İncelenecek Metin |
Cumhurbaşkanı Recep Tayyip Erdoğan, 29 Eylül 2016’da muhtarlara yaptığı konuşmada Lozan Barış Antlaşması’na ağır biçimde çattı. Erdoğan şunları söyledi:
“Tarihte bize ne yaptılar? 1920’de bize Sevr’i gösterdiler, 1923’te Lozan’a bizi razı ettiler. Birileri de Lozan’ı ‘zafer’ diye yutturmaya çalıştı. İşte şu an Ege’yi görüyorsunuz değil mi? Bağırsan sesinin duyulacağı adaları biz Lozan’da verdik. Zafer bu mu? Oralar bizimdi. Oralarda bizim camilerimiz, mabetlerimiz var, ama şu anda hâlâ Ege’de kıta sahanlığı ne olacak, havada, denizde ne olacak bunları konuşuyoruz, hâlâ bunun mücadelesini veriyoruz. Niye? İşte o anlaşmada masaya oturanlar sebebiyle. O masaya oturanlar, o anlaşmanın hakkını vermediler. Veremedikleri için şimdi onun sıkıntısını biz yaşıyoruz. Şayet aynen bu darbe de başarılı olsaydı, Sevr’i dahi aratacak bir dayatmayla karşımıza çıkacaklardı.”

Ham Veriler |
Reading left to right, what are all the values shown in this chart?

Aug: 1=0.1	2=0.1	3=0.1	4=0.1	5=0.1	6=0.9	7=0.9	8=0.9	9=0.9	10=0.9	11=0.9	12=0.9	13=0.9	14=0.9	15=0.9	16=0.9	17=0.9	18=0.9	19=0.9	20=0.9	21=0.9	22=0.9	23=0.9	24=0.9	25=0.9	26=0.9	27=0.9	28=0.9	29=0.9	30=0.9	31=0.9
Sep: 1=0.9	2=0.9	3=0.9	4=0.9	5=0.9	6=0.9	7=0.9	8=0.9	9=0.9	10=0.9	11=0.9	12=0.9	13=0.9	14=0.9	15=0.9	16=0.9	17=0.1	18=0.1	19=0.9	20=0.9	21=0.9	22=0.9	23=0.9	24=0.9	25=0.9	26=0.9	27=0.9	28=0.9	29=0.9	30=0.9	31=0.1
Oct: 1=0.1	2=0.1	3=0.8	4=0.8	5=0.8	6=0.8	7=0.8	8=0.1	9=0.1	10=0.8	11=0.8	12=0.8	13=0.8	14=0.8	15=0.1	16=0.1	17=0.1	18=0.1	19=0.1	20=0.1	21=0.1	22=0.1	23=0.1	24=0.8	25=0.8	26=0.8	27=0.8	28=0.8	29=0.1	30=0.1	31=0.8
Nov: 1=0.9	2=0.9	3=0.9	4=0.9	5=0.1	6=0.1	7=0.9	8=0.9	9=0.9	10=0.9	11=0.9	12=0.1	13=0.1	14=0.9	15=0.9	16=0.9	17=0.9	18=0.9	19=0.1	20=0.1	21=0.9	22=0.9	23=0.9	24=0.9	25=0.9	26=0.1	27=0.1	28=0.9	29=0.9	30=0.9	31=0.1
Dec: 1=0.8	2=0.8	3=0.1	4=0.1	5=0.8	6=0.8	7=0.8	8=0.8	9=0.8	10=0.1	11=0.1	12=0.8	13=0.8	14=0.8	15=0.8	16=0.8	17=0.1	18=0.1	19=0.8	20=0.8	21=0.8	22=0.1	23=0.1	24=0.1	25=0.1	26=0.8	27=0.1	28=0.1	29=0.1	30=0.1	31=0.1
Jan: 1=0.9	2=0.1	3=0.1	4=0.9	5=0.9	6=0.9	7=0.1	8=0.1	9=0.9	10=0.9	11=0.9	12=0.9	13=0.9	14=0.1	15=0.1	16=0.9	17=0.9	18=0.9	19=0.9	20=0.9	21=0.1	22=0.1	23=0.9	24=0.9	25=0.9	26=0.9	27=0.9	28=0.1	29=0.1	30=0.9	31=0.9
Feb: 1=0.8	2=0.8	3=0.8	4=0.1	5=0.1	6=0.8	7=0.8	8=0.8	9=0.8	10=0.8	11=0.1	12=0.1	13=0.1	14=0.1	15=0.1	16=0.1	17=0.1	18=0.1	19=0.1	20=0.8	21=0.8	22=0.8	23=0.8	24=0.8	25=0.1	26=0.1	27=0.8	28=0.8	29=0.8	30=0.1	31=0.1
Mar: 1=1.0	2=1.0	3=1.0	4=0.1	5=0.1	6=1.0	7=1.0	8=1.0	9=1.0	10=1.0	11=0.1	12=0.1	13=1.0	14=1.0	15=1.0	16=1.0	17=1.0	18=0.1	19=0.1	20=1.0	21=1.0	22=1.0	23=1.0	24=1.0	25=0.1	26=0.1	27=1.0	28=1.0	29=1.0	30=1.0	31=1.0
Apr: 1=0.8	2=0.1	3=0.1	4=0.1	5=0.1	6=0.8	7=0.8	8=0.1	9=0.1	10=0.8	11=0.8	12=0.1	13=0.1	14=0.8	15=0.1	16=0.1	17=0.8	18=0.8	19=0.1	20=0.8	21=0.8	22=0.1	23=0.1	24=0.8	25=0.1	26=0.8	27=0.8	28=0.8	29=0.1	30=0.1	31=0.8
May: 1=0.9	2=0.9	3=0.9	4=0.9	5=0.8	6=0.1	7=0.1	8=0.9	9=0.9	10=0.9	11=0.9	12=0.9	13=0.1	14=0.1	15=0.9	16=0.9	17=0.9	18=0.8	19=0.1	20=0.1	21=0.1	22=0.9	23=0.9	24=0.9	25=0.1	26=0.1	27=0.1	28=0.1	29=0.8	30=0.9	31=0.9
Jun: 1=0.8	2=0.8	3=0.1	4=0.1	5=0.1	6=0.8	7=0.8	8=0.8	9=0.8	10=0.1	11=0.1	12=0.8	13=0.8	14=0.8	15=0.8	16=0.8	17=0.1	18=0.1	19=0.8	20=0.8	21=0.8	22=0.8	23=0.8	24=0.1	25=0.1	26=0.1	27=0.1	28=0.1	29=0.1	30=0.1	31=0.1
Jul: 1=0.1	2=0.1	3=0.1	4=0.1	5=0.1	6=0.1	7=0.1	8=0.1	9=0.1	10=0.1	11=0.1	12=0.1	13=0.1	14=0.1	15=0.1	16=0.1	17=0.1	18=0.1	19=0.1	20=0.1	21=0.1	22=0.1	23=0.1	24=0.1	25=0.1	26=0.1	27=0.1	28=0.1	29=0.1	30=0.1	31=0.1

Tamamlanacak Görevler |
**A)** Lozan Antlaşması'na ilişkin konuşma metnine göre aşağıdaki soruları yanıtlayınız.
(i) Konuşma hangi tarihte ve kimlere yapılmıştır?
(ii) Erdoğan'a göre 1920'de "bize" ne gösterilmiştir?
(iii) Ege'de hâlâ hangi konuların konuşulduğu belirtilmektedir?
**B)** Lozan Antlaşması'na ilişkin konuşma metnini kaldığı yerden sürdürünüz.

Görevlere Göre Yanıtlar |
**A)**
(i) 29 Eylül 2016'da, muhtarlara.
(ii) Sevr.
(iii) Kıta sahanlığının ne olacağı ile havada ve denizde ne olacağı.

**B)**
67 gün önce
Oysa Erdoğan 15 Temmuz’daki Amerikancı-Fethullahçı darbe girişiminin bastırılmasının hemen ardından, 24 Temmuz 2016’da Lozan Antlaşması’nın 93. yıldönümünde yayınladığı mesajda Lozan konusunda tam tersini söylemişti. Mesajı hatırlayalım:
“Bugün, Cumhuriyetimizin kurucu belgesi olan Lozan Barış Antlaşması’nın imzalanmasının 93. yıldönümüdür.
Aziz milletimizin inanç, cesaret ve fedakârlıkla elde ettiği zafer, Lozan Antlaşması ile diplomasi ve uluslararası hukuk alanına taşınarak tescil edilmiştir. Bu antlaşma, yeni kurulan devletimizin tapusu niteliğindedir.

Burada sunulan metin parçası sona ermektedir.